### What the exercise asks
When you reach the line that contains "YA-61, owner: RW -> LK" in the data below, start reproducing lines exactly, and stop after the line that contains "YA-86, status: Next up -> Done".

### Dataset content
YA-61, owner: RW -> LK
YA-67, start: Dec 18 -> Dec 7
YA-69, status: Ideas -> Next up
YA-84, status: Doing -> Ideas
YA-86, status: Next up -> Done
--
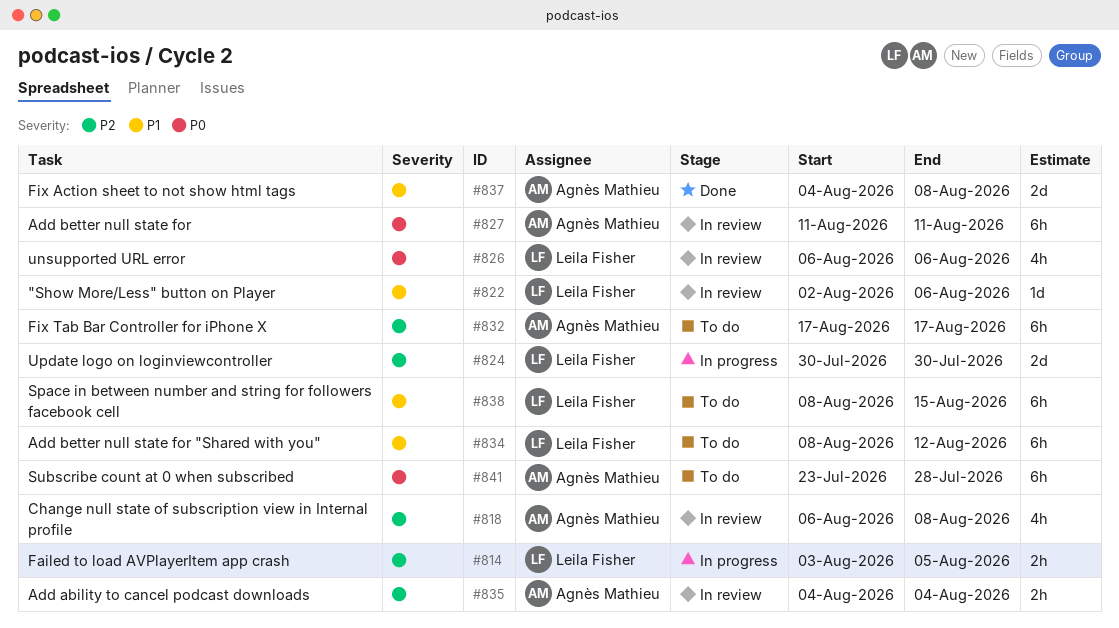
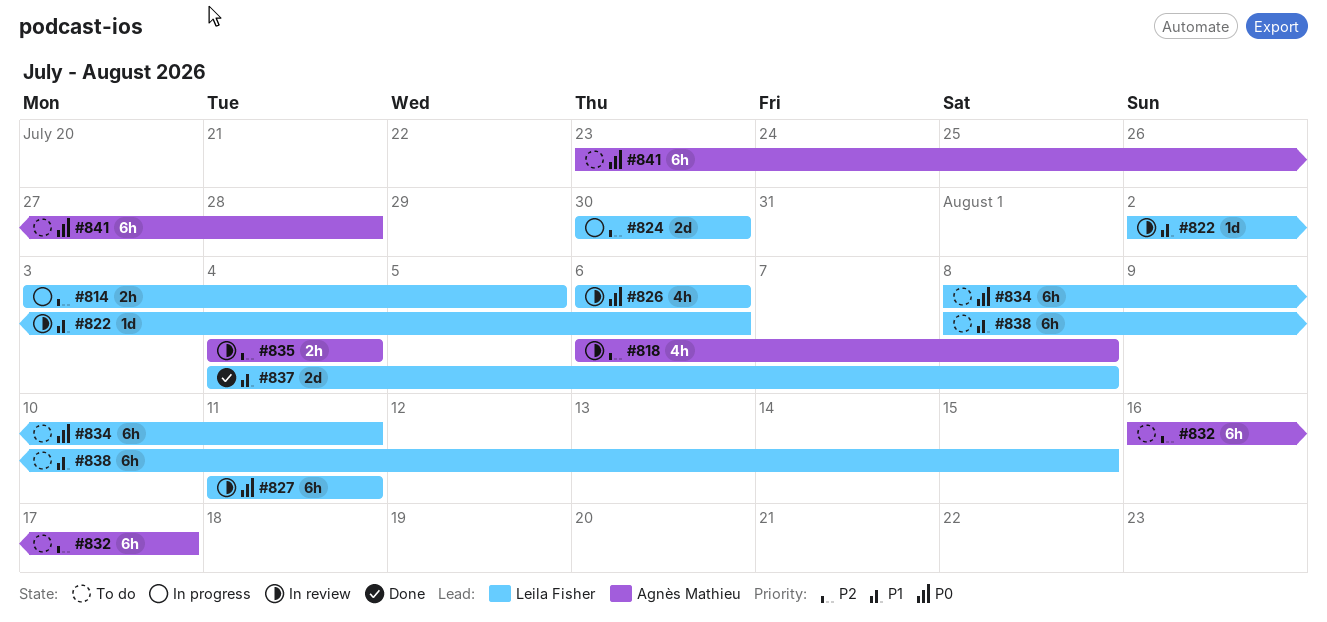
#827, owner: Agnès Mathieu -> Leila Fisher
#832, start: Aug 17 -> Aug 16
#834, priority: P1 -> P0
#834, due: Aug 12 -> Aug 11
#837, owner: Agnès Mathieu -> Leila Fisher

### Task answer
YA-61, owner: RW -> LK
YA-67, start: Dec 18 -> Dec 7
YA-69, status: Ideas -> Next up
YA-84, status: Doing -> Ideas
YA-86, status: Next up -> Done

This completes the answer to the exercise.